Ontologies have been created for many different subjects and by independent groups around the wor... more Ontologies have been created for many different subjects and by independent groups around the world. The nonexistence of a commonly accepted and used general purpose upper-ontology makes it difficult to integrate these ontologies through merge and alignment operations. The majority of the algorithms proposed so far rely on syntactic analysis, disregarding the structural properties of the source ontologies. In our previous work, we proposed an alignment method that considers the structural properties of an upper-ontology constructed using a thesaurus and Formal Concept Analysis technique (FCA).

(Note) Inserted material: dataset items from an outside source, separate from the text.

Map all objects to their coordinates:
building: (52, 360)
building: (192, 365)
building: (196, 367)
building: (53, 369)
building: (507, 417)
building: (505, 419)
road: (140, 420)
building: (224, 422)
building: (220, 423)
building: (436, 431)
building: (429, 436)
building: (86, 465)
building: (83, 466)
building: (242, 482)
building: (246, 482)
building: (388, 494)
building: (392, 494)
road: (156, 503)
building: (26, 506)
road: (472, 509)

We also analyzed the FCA's lattice structure and proposed a measure of similarity based on Tversky's model, which allowed us to identify closely related concepts in different source ontologies. In this paper, we apply the alignment method to ontologies developed for a completely different domain, and enhance the solution by providing a navigational aid for the lattice. It is well known that one of the main drawbacks of the application of FCA is that the resulting lattice soon becomes cluttered when the number of objects and attributes increases. The proposed solution is based on hyperbolic visualization and on structural elements of the lattice.